# Target and Bow Stands



## slowen (Jun 27, 2006)

Very nice!


----------



## KenMorse (Aug 12, 2013)

ofashea said:


> Very nice!



Thanks!


----------



## 4 Fletch (Jan 25, 2014)

So inch and a half is sufficiently sturdy?

Many on here have said 2-inch is sturdier. 

I've wondered, because 1-1/2-inch fittings are easier to find.


----------



## KenMorse (Aug 12, 2013)

4 Fletch said:


> So inch and a half is sufficiently sturdy?
> 
> Many on here have said 2-inch is sturdier.
> 
> I've wondered, because 1-1/2-inch fittings are easier to find.



I got these directions from another post on here. 

It seems to be holding the Red Head Deluxe Bag (24lbs) very well. I have not seen the bag drooping or bending the PVC. The target stops the arrows great.


----------



## Pittstate23 (Dec 27, 2010)

looks great


----------



## b0w_bender (Apr 30, 2006)

What happens to the PVC pipe if you have a stray shot that hits it?


----------



## KenMorse (Aug 12, 2013)

b0w_bender said:


> What happens to the PVC pipe if you have a stray shot that hits it?


Right now, I don't have the target stand glued (the bow stand is glued) i just tapped all the connections with a rubber mallet. It's holding the target and arrow impacts well. So, if I do have a stay arrow hit the PVC I could just replace that piece with a new piece. If it were glued, might have to cut out the hit piece and section in a new piece.


----------



## TC-CountryBoy (Aug 30, 2004)

Looks good! The target stand should be plenty strong, especially since you are hanging the bag from the corner elbow pieces. If you want to keep the pieces of the bag stand replaceable, but make it sturdier, you might try running a single self drilling screw in each joint. This way it won't come apart but by removing just two or three screws, you can replace any part of the stand. Thanks for sharing your work.


----------



## KenMorse (Aug 12, 2013)

TC-CountryBoy said:


> If you want to keep the pieces of the bag stand replaceable, but make it sturdier, you might try running a single self drilling screw in each joint. This way it won't come apart but by removing just two or three screws, you can replace any part of the stand.
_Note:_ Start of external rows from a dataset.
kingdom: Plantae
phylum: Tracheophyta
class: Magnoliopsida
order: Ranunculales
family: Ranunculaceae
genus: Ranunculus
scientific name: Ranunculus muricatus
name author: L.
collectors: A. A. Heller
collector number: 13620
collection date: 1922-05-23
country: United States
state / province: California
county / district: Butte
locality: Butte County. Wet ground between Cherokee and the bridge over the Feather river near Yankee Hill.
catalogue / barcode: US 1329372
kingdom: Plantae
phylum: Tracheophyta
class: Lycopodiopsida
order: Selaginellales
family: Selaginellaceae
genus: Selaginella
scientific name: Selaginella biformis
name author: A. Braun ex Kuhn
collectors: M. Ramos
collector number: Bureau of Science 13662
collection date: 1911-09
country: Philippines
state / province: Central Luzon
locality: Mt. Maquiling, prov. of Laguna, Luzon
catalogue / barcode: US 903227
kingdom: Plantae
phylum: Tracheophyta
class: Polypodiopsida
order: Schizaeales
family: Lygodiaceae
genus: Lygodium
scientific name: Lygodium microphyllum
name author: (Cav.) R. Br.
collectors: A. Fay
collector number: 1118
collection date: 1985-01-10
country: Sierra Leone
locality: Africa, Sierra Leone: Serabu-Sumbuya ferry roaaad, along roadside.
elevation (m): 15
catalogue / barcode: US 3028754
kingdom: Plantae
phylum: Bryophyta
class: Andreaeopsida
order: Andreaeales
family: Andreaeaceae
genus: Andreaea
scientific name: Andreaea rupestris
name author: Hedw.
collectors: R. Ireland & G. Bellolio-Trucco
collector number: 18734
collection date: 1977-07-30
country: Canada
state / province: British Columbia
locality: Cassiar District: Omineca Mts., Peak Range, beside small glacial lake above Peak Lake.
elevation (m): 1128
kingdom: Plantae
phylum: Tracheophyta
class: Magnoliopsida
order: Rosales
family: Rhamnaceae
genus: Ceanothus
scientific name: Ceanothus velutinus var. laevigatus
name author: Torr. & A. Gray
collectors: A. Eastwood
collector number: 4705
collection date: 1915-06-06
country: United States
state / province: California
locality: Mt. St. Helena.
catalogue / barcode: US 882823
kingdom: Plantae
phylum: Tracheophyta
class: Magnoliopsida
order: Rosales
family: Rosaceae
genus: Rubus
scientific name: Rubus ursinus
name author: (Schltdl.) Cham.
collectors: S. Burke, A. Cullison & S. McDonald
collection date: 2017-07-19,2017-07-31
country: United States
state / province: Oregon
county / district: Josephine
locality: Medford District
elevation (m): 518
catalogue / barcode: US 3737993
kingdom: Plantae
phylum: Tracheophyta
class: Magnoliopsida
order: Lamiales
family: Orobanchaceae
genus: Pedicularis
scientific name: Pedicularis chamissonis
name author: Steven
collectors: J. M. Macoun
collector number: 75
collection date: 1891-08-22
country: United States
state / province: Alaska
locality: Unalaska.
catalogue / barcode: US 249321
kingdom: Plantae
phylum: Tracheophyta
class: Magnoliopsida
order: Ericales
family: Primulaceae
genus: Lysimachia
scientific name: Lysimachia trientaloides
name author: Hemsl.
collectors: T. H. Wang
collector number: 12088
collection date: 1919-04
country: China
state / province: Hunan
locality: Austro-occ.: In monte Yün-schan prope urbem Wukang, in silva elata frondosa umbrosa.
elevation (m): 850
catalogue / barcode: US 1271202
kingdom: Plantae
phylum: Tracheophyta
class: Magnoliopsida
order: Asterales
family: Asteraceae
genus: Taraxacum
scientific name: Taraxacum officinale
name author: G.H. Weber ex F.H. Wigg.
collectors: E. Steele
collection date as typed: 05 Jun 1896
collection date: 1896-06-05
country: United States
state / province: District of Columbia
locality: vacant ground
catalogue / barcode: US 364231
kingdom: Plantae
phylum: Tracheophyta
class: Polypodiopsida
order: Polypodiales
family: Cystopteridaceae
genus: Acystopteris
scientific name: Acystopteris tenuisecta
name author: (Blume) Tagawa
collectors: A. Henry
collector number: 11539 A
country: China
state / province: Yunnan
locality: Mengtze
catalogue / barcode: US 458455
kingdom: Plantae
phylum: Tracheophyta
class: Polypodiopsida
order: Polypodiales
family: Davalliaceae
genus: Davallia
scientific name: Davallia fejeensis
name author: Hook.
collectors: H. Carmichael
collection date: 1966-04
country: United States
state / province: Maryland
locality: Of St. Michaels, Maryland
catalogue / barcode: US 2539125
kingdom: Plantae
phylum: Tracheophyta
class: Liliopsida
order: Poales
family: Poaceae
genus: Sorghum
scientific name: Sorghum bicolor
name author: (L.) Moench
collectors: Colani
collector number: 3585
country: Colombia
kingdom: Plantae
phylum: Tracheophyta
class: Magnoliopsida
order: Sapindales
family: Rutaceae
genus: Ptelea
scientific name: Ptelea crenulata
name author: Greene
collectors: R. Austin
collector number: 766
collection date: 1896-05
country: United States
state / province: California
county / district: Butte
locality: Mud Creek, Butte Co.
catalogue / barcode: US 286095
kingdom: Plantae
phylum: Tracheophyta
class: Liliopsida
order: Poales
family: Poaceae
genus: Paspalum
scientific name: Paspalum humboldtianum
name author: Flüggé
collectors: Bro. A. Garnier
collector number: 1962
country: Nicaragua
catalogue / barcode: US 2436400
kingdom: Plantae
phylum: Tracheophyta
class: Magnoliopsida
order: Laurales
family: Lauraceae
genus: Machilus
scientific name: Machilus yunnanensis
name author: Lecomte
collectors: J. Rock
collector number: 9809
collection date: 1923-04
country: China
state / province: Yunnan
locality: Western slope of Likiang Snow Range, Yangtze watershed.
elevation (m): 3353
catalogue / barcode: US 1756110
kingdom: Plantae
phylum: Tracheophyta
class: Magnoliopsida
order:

Thanks. That's probably what I will do.


----------



## Cali Predator (May 25, 2014)

KenMorse said:


>


These are sweet, I can't wait to make both of these.


----------



## oldschoolcj5 (Jun 8, 2009)

great job


----------



## Camp (May 30, 2010)

Sweet


----------



## Chris D. (Mar 23, 2014)

KenMorse said:


> I got these directions from another post on here.
> 
> It seems to be holding the Red Head Deluxe Bag (24lbs) very well. I have not seen the bag drooping or bending the PVC. The target stops the arrows great.


Can you please post the link to the other post you got the directions from.


----------



## MikeyXX (Apr 3, 2014)

Yes please! Even if you post the parts and measurements we can extrapolate via your pic. Very well done btw.


----------



## BrandenWA (Jan 16, 2007)

Exceptionally clever and well made! Great job!


----------



## KenMorse (Aug 12, 2013)

MikeyXX said:


> Yes please! Even if you post the parts and measurements we can extrapolate via your pic. Very well done btw.





Chris D. said:


> Can you please post the link to the other post you got the directions from.





Cali Predator said:


> These are sweet, I can't wait to make both of these.


This is the thread for the bag stand. The only modification I made to these directions was I used one screw on each connection vice gluing. I did that in case I have to replace a piece or want to break it down for storage or transport. http://www.archerytalk.com/vb/showthread.php?t=1105804

The bow stand I did not really follow any directions, I just saw several bow stands on here. From those, I whipped up my own version.


----------



## NALBowhunter (Mar 6, 2013)

Tag for project. Looks good guys.


----------



## KenMorse (Aug 12, 2013)

NALBowhunter said:


> Tag for project. Looks good guys.


Thanks. Good luck


----------